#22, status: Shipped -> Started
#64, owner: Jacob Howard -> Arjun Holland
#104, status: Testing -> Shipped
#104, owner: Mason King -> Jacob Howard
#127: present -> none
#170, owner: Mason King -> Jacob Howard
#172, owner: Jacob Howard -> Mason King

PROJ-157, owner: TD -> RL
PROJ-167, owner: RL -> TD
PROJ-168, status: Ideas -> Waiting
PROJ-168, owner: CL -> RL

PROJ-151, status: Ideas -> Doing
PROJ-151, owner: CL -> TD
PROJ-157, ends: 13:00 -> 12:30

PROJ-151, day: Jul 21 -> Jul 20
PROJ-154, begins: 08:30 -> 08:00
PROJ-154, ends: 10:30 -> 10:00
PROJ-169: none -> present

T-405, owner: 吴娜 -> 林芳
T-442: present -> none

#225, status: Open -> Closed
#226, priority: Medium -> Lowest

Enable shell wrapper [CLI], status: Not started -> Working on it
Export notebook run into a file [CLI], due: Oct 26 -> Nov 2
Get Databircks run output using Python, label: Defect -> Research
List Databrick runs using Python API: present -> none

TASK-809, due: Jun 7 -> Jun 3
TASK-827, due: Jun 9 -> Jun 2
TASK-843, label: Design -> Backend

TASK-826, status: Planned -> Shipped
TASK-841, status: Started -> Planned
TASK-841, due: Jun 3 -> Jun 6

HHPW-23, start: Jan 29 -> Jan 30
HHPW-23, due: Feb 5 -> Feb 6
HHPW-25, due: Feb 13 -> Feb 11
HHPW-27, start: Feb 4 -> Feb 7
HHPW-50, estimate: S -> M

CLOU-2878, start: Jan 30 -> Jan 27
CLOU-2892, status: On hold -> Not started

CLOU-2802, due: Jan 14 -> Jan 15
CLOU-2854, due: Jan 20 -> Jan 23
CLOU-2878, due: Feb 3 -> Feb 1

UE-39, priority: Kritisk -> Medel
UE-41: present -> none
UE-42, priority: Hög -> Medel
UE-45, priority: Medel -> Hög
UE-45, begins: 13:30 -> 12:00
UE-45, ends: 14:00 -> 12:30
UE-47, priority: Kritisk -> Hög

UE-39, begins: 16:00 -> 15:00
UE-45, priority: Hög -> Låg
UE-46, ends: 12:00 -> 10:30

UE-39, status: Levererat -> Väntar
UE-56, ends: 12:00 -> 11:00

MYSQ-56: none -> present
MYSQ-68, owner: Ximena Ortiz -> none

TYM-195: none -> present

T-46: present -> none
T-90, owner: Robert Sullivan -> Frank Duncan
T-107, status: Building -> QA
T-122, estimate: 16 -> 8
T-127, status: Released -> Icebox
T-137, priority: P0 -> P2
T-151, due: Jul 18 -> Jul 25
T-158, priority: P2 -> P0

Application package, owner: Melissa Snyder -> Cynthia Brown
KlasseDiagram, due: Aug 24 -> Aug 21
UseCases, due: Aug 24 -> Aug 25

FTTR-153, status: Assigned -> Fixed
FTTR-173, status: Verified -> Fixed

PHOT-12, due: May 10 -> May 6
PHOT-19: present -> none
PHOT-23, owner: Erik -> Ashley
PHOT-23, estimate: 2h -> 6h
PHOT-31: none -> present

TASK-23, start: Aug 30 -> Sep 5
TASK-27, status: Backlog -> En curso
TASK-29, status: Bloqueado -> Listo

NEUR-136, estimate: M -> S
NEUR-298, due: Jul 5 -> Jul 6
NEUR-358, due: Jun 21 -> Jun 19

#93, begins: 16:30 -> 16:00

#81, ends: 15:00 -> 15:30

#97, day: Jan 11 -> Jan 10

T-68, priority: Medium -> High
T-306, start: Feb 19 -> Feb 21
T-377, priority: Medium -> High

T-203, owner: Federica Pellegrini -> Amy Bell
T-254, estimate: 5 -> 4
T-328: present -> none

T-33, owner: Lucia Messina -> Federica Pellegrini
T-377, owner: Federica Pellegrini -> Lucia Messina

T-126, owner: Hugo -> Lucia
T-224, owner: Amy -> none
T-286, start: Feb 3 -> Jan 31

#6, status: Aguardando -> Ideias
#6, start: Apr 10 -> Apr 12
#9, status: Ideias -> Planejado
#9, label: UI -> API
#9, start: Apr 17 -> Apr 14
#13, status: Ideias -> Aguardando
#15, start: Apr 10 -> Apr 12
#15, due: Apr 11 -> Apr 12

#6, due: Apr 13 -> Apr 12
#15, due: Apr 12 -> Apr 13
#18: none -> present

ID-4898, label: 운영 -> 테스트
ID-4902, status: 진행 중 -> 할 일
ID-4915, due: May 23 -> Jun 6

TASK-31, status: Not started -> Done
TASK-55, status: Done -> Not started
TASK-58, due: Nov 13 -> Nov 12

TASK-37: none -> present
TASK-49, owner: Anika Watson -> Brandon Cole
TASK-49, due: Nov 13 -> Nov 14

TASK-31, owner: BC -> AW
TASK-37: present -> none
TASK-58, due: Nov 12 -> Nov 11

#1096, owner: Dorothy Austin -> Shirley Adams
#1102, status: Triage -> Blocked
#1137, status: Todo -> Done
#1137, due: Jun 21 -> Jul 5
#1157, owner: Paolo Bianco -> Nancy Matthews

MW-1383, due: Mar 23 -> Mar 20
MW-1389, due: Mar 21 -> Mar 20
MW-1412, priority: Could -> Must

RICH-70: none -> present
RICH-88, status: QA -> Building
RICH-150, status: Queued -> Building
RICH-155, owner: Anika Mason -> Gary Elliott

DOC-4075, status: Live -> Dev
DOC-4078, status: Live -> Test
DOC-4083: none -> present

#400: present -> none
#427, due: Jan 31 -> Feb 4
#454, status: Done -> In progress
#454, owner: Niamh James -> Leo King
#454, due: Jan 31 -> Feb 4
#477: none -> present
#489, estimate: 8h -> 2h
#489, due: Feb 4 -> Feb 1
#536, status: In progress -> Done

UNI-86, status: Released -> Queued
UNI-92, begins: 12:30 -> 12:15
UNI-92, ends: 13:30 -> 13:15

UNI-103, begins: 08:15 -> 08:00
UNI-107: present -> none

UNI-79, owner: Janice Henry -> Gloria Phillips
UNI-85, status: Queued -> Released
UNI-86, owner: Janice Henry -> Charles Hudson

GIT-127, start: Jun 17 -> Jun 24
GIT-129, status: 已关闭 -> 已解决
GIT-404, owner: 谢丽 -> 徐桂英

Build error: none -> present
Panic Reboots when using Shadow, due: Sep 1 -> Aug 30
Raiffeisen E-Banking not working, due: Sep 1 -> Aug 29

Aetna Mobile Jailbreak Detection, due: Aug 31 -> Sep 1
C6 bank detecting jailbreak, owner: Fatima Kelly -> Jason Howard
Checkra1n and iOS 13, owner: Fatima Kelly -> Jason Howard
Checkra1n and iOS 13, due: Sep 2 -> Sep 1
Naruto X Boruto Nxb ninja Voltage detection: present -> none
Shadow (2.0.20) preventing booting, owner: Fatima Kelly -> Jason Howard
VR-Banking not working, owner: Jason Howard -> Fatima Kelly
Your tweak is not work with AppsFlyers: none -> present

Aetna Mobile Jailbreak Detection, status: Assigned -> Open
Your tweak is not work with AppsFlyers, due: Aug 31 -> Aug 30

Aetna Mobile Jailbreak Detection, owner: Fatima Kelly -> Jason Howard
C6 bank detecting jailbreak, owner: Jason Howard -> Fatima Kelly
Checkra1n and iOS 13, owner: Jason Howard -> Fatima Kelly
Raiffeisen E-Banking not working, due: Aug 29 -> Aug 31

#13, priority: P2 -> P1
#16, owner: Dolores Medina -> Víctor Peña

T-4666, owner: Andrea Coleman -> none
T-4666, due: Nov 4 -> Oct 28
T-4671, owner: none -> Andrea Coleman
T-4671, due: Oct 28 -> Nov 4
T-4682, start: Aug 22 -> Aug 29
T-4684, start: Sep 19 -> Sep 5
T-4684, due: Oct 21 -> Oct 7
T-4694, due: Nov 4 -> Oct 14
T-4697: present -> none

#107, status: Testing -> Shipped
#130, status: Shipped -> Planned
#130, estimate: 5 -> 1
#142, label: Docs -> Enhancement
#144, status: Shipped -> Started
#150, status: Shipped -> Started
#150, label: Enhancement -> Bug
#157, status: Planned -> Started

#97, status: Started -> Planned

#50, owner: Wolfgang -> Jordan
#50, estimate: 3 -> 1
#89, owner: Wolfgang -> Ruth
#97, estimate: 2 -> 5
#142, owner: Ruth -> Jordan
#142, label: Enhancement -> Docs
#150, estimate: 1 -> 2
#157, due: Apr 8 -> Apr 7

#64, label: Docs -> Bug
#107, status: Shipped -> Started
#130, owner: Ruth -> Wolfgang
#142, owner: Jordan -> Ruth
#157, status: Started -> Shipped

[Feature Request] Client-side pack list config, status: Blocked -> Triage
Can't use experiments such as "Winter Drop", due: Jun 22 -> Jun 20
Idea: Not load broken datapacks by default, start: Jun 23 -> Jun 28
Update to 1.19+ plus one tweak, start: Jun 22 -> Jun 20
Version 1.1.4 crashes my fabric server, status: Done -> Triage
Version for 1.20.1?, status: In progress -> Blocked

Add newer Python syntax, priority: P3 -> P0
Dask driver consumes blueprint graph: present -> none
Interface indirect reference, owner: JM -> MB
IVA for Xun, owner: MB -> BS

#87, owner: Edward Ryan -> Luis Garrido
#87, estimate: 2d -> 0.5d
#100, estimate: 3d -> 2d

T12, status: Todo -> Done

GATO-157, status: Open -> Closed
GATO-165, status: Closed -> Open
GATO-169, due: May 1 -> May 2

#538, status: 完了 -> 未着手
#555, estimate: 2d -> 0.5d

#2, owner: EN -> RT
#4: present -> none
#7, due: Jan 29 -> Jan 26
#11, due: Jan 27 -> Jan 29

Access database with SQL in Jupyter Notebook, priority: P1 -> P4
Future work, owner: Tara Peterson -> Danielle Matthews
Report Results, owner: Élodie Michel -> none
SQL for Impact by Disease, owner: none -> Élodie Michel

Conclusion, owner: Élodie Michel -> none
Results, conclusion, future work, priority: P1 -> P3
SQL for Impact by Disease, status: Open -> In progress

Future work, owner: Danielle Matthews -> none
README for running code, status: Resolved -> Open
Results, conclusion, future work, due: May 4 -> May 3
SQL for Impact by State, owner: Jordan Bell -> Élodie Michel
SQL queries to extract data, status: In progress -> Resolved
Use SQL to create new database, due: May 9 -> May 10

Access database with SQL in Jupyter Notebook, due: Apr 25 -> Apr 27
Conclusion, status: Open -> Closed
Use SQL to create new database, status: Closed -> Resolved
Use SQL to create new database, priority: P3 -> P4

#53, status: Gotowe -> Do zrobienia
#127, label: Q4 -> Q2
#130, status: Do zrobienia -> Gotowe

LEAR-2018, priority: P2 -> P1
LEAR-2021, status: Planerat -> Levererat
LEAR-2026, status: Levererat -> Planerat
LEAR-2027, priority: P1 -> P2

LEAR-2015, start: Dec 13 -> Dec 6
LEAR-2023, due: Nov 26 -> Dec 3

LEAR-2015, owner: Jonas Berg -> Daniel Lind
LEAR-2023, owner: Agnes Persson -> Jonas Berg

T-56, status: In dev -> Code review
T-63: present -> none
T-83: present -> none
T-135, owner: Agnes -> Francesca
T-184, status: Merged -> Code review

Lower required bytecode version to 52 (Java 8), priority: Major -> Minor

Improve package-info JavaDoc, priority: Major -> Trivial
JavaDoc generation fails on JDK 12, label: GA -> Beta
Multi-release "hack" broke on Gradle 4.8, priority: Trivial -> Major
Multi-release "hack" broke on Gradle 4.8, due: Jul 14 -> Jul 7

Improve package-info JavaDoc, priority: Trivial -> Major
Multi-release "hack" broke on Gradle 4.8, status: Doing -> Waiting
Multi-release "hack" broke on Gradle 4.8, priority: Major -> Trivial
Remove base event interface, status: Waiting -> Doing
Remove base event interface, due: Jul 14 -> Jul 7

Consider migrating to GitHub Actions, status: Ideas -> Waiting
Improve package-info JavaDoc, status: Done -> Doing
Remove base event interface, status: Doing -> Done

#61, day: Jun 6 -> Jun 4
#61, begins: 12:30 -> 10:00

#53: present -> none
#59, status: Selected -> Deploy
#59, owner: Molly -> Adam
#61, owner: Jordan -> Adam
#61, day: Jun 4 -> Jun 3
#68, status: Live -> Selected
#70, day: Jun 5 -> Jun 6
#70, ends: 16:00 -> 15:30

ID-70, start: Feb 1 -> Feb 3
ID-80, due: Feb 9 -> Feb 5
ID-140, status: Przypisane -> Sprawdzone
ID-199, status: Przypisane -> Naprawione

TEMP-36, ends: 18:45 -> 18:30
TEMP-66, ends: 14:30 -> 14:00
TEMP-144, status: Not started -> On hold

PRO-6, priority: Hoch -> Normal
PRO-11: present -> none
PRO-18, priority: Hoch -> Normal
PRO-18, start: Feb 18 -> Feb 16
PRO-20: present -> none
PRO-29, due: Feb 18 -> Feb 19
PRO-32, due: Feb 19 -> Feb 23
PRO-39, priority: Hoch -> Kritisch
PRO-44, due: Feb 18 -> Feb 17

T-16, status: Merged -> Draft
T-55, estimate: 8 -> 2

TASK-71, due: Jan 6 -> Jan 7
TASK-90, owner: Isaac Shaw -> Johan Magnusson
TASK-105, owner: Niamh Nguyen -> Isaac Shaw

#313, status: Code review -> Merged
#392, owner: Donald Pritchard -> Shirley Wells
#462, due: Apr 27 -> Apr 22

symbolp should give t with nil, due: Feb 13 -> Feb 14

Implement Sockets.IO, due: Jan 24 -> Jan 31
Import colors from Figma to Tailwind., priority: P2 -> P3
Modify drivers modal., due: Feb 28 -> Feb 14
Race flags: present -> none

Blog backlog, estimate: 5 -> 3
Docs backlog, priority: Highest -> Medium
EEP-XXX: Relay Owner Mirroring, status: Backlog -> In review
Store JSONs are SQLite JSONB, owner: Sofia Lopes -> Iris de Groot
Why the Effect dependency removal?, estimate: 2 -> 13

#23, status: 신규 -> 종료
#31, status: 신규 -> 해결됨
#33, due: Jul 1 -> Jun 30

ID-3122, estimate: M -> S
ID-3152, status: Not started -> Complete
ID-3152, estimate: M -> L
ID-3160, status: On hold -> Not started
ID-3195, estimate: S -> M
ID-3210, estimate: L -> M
====================
• _TASK OBJECTIVE_
Find the word "Matthews" in the records. Copy every line it appears in.

• _TASK RESPONSE_
#1157, owner: Paolo Bianco -> Nancy Matthews
Future work, owner: Tara Peterson -> Danielle Matthews
Future work, owner: Danielle Matthews -> none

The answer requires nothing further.